Canadian Blood Services has set up camp on campus today. Two locations. Many signs showing the way. I used to donate regularly. I saw it as a form of civic duty: this was a gift that I could, relatively painlessly, give to others who really needed it. And they were always happy for another pint of type B blood. Less than 8% of the Canadian population has B positive. And that makes me special.
In fact, I’m now even more special: because I lived in England for two years during the Mad Cow Disease crisis, I am not allowed to donate blood at all. My eligibility is, according to the language of Canadian Blood Services “indefinitely deferred.” I am, of course, not the only one. Many others are indefinitely deferred: men who have had sex with men, even once, since 1977; anyone who has received money or drugs for sex; anyone from certain areas of Africa; insulin dependent diabetics…
My indefinitely deferred eligibility also means that I cannot donate any other fluid substance from my body. This includes milk. When my second son was born, I very quickly found myself with what I would euphemistically call an “overabundance” of breast milk. As a NICU nurse observed, “You could feed the whole NICU!” 40 babies. The lactation consultant wasn’t particularly supportive or helpful, chirping that: “Many women would love to be in your position.” (is my resentment still that obvious, over six years later?). Let’s just say that 13 litres of frozen breast milk is more than any single baby can handle, let alone a four pound preemie consuming less than 100 ml in a day.
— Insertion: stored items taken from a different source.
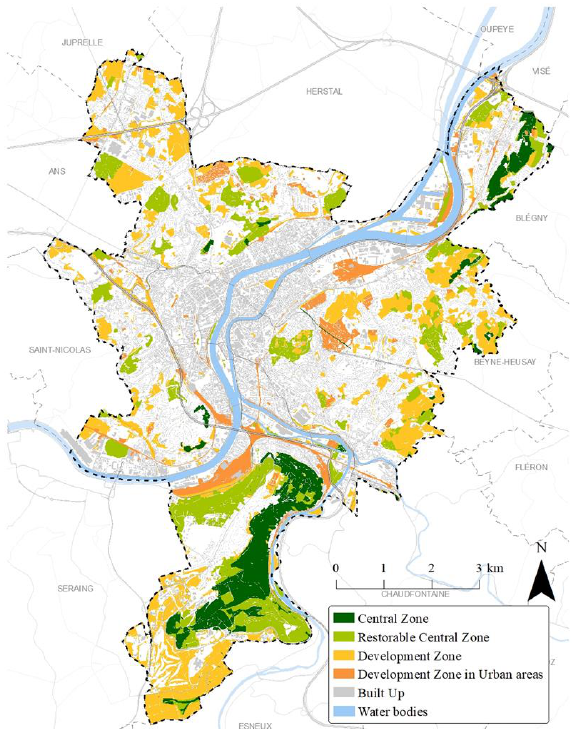
Figure 2. Zones in ecological network of Liege along with built-up (Source - ecological network: PCDN de la Ville de Liège, IGN-Top10v et Smartpop) As green roofs are observed to have ecosystems similar to dry lawns and meadows (not frequently), we consider only these two environments in our analysis. We also consider potential roofs with greater than 100 square meter area. We calculate the distance between the potential green roofs and the distance between ecological network zones (dry lawns and meadows environment) and potential green roofs. This was done using near distance tool in ArcGIS Pro 2.7. We consider bees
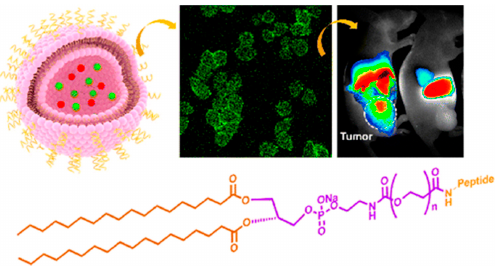
Figure 7. Schematic presentation of functionalized liposomes (pink sphere) with breast cancer targeting peptide (purple structure) and confocal images of liposomes (green spheres) in fluorescein isothiocyanate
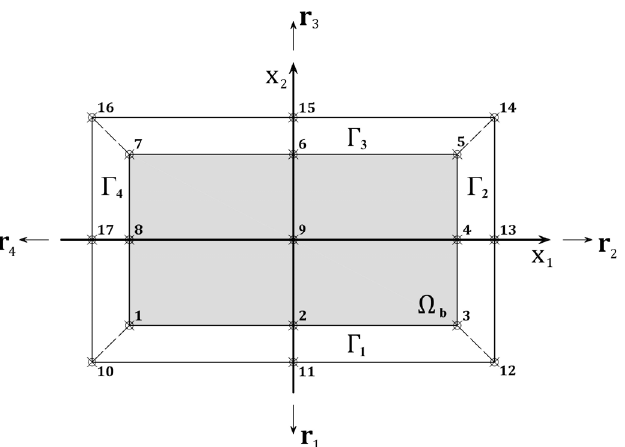
Figure 5: Unit cell meshless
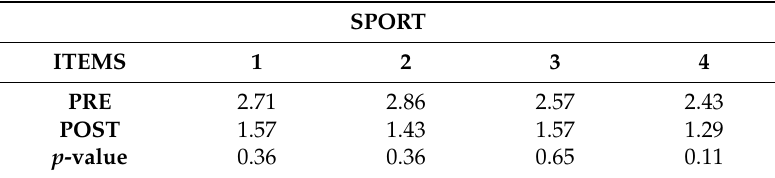
Table 4. DASH work and DASH sport score.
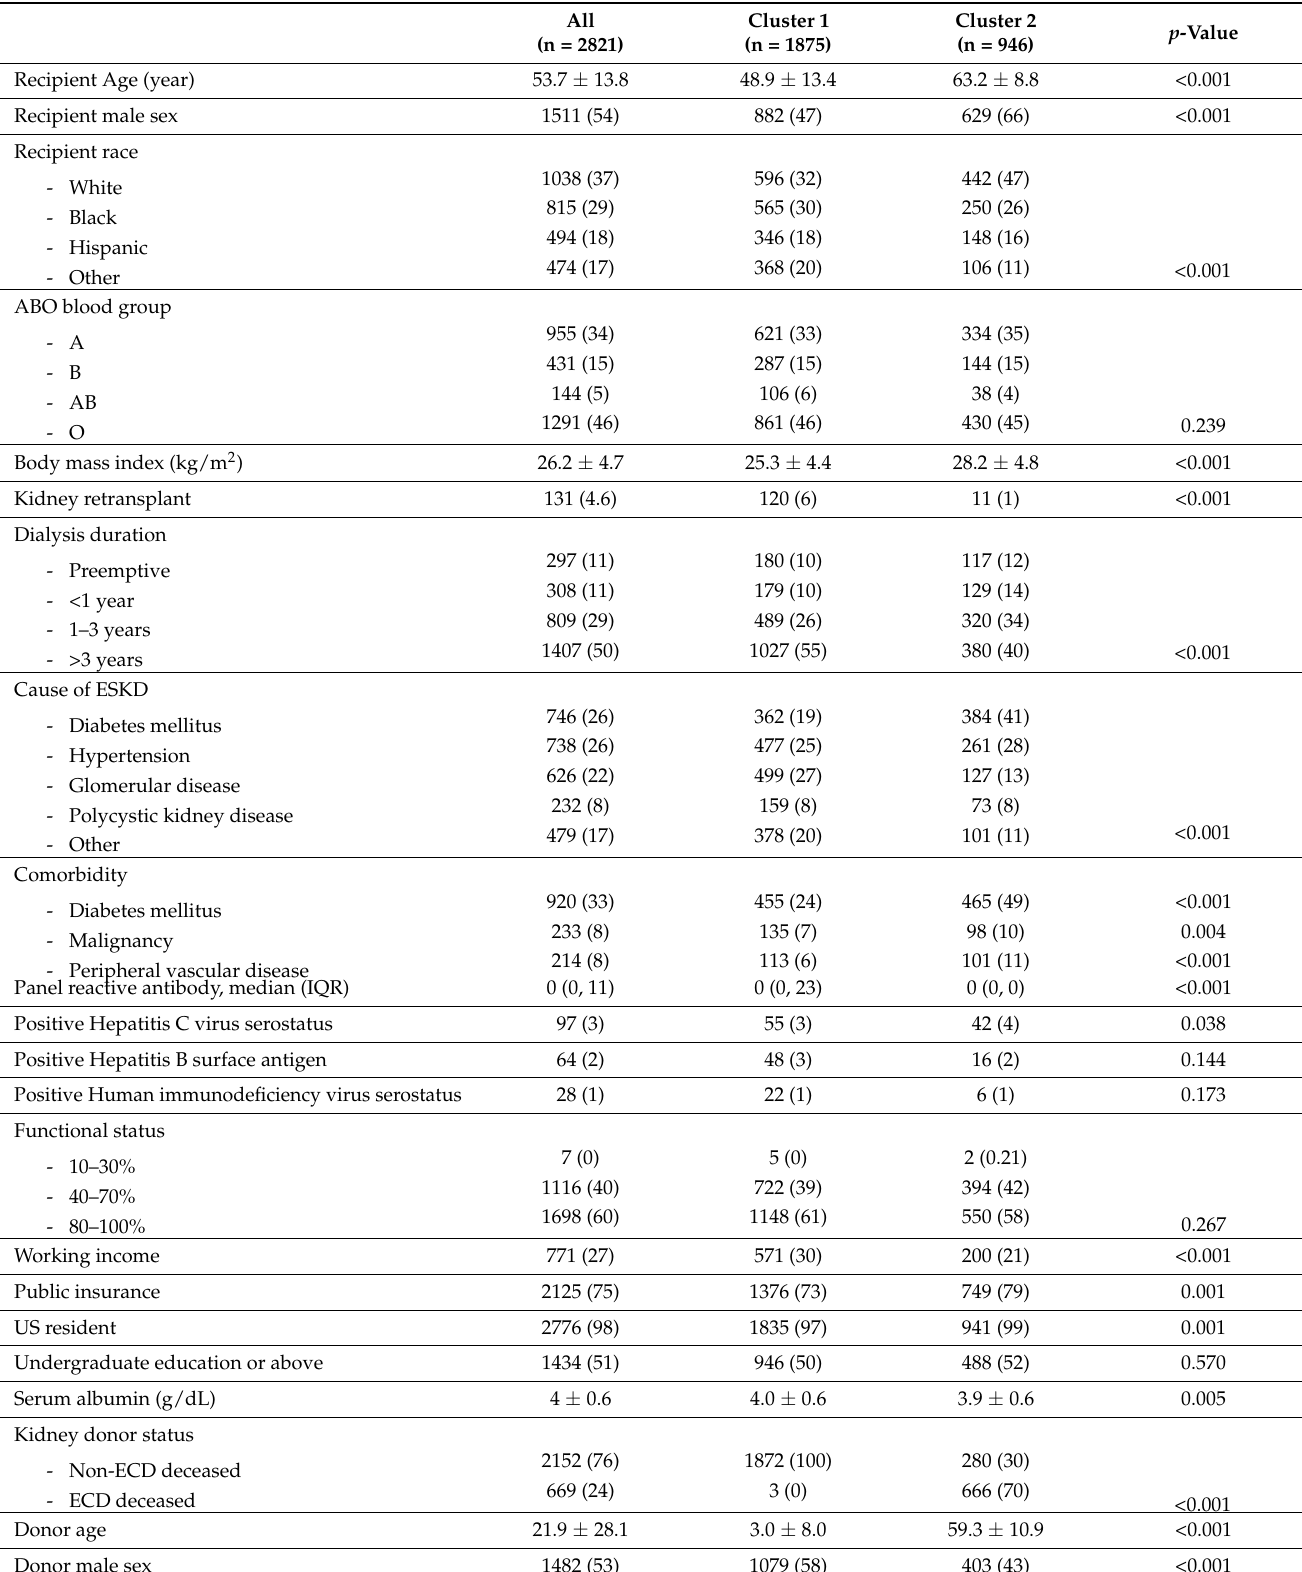
Table 1. Clinical characteristics of DKT patients according to the assigned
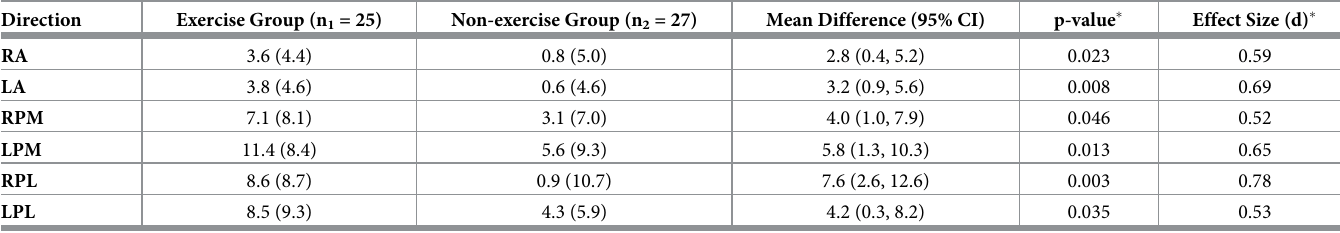
Table 4. Mean (SD) change with 95% CI in reach distance (cm) from baseline to week eight by study group (N = 61).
So, good citizen that I was, I explored the options of breast milk donation. BC Women’s Hospital (where I gave birth and where my son spent the first three weeks of his life) is home to Canada’s only milk bank. Before the mad cow crisis, they would have been happy to relieve me of my 13 litre stash. But for milk, too, my eligibility to donate is indefinitely deferred. My milk, like my blood, is understood as a possible site of contagion.
Ah, the irony.
According to the experts, breastfeeding my own child is the healthiest thing I could possibly do for him. The aforementioned lactation consultant was pretty clear on this, too. Breastfeeding is seen as a badge of honour (in fact, the online pregnancy forum I used to frequent had badges you could add to your avatar: 3 months, 6 months, 12 months, 2 years…) Breastfeeding instantly elevated me into the ranks of good mothers. I can still see myself, my halo polished, glowing as I rose above mere mortal mothers who fed – not nursed – their children formula. As a breastfeeding mother, I can claim kinship with Marianne. Be/aring my milky breasts, I am the ultimate mother-citizen, reproducer of the nation. I can take my anointed place within the hallowed haloes of mother-nurture, secure in the knowledge that I have achieved maternal immortality.
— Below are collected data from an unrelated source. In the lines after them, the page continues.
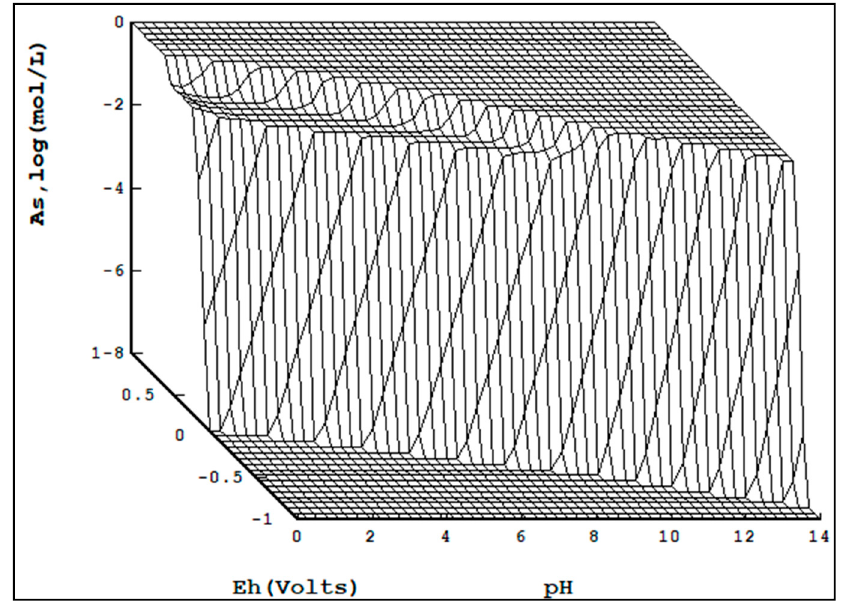
Figure 5. 3D As Pourbaix diagram.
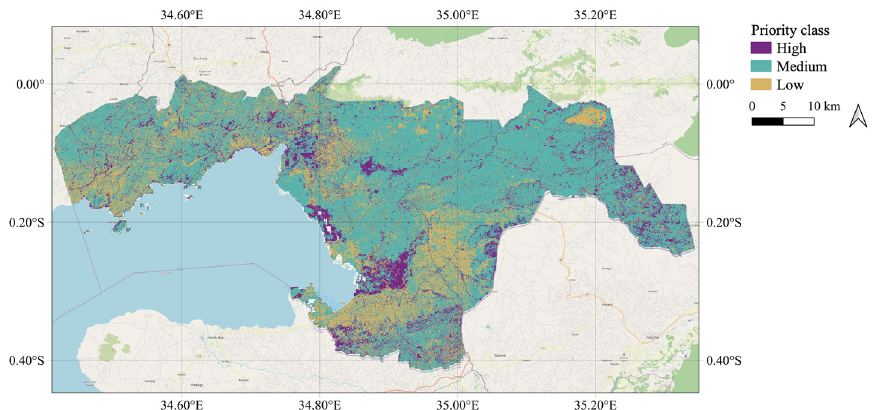
Figure 11. The extent of priority land available for trees and hedgerow plantation around parcels in Kisumu, Kenya.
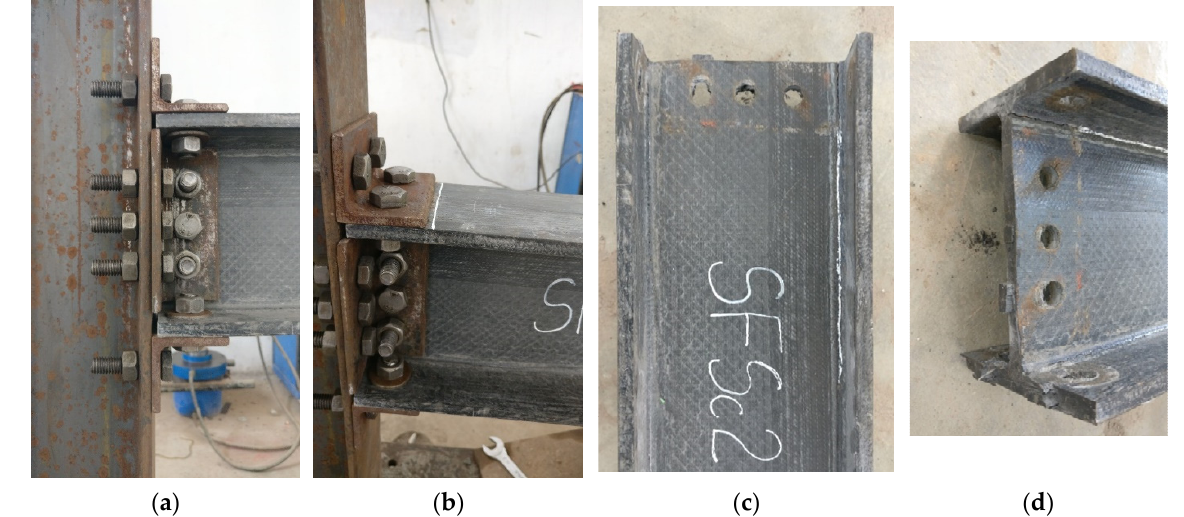
Figure 11. Shear-out failure in specimen SFSc2: ( a ) Undeformed joint; ( b ) Deformed joint; ( c ) Deformed beam top view; ( d ) Deformed beam close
But woe betide the anonymous infant who might be subjected to my indefinitely deferred eligibility. Mother-nurture? Mother-citizen? Hardly. No, in this incarnation, I have become mother-demon, a being whose potentially infected, diseased, contaminated fluids threaten the health of the populace as a whole.
The politics of fluids shape how I am read. How my body is read. And they shape, too, my relationships with those around me and the role that I am allowed to play in society. My blood, my milk, my fluids are not welcome. While it might be argued that this is to protect the broader public good, the decisions seem, to a large degree, arbitrary. Certainly, the decision to exclude anyone who has lived in Britain for more than 6 months between 1980 and 1996 is not based on any scientific evidence. There is no demonstrably clear link between mad cow disease and CJD. And even if there was, those of us who have been indefinitely deferred may never have eaten a morsel of beef in our lives (or chicken or pork or veal or lamb…). Or we may have grown up in Saskatchewan and Alberta, both of which have had their own issues with mad cow disease. But we are singled out – indefinitely – walking bio-hazards who threaten the security of the state.
I am Tissot’s wetnurse. She, in turn, is me.